When I finally checked the output of the Article Extractor it had produced only 68,000 records. That isn’t very much, but should be enough for us to move on to the next step. We can go back and generate more data later if this doesn’t prove sufficient.
The next step is to prepare fastText to do some blog classifications by training the model. I don’t know much of anything about fastText yet. I’ve bought a book on it, but haven’t read it. To keep things moving along, I adapted their tutorial to work with the data produced thus far.
I wrote the Article Cleaner, see flowchart, as a shell script. It combines the multiple output files from the Article Extractor processes, runs it through some data normalization routines, and spits the result 80/20 into two separate files. The bigger file is used to train the model and the smaller to validate it.

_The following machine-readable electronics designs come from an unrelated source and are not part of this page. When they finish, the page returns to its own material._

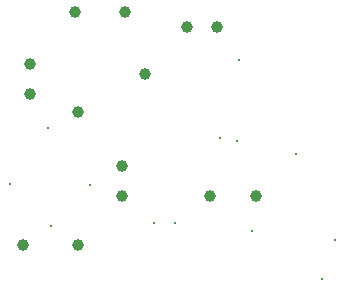
<source format=gbr>
%TF.GenerationSoftware,KiCad,Pcbnew,8.0.4*%
%TF.CreationDate,2024-09-13T17:59:19-07:00*%
%TF.ProjectId,powerTest,706f7765-7254-4657-9374-2e6b69636164,rev?*%
%TF.SameCoordinates,Original*%
%TF.FileFunction,Plated,1,2,PTH,Drill*%
%TF.FilePolarity,Positive*%
%FSLAX46Y46*%
G04 Gerber Fmt 4.6, Leading zero omitted, Abs format (unit mm)*
G04 Created by KiCad (PCBNEW 8.0.4) date 2024-09-13 17:59:19*
%MOMM*%
%LPD*%
G01*
G04 APERTURE LIST*
%TA.AperFunction,ViaDrill*%
%ADD10C,0.300000*%
%TD*%
%TA.AperFunction,ComponentDrill*%
%ADD11C,1.000000*%
%TD*%
G04 APERTURE END LIST*
D10*
X95500000Y-107000000D03*
X98700000Y-102300000D03*
X99000000Y-110600000D03*
X102300000Y-107100000D03*
X107700000Y-110300000D03*
X109500000Y-110300000D03*
X113300000Y-103150000D03*
X114750000Y-103400000D03*
X114850000Y-96500000D03*
X116000000Y-111000000D03*
X119700000Y-104450000D03*
X121900000Y-115100000D03*
X123000000Y-111750000D03*
D11*
%TO.C,J11*%
X96600000Y-112200000D03*
%TO.C,J3*%
X97200000Y-96900000D03*
X97200000Y-99440000D03*
%TO.C,J7*%
X101000000Y-92500000D03*
%TO.C,J9*%
X101250000Y-100900000D03*
%TO.C,J6*%
X101300000Y-112200000D03*
%TO.C,J2*%
X105000000Y-105500000D03*
X105000000Y-108040000D03*
%TO.C,J8*%
X105200000Y-92500000D03*
%TO.C,J5*%
X106900000Y-97750000D03*
%TO.C,J1*%
X110500000Y-93775000D03*
%TO.C,J4*%
X112400000Y-108050000D03*
%TO.C,J1*%
X113040000Y-93775000D03*
%TO.C,J10*%
X116300000Y-108050000D03*
M02*

</source>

Supervised training came next. I fed fastText some parameters that I don’t understand fully, but come from the tutorial, and validated the model. I was quite shocked when the whole thing ran in under 3 minutes. The fastText developers weren’t false when naming the project.
The numbers are hard to read, but what they are saying is that we are 88% accurate at predicting the correct categories for the Wikipedia articles fed to it for verification. In the tutorial, they only get their model up to 60% accurate, so I’m calling this good for now. Almost assuredly, our larger input dataset made us more accurate than the tutorial. Eventually, I’ll do some reading and hopefully get that number even higher.
Now, it is almost time for the rubber to hit the road. Next step is to begin feeding blogs to the prediction engine and see what comes out. At this point, I’m not too concerned that about the machine learning part working. I’m mostly concerned that the categories that we’ve selected won’t work well for blogs. I guess I’m about to find out.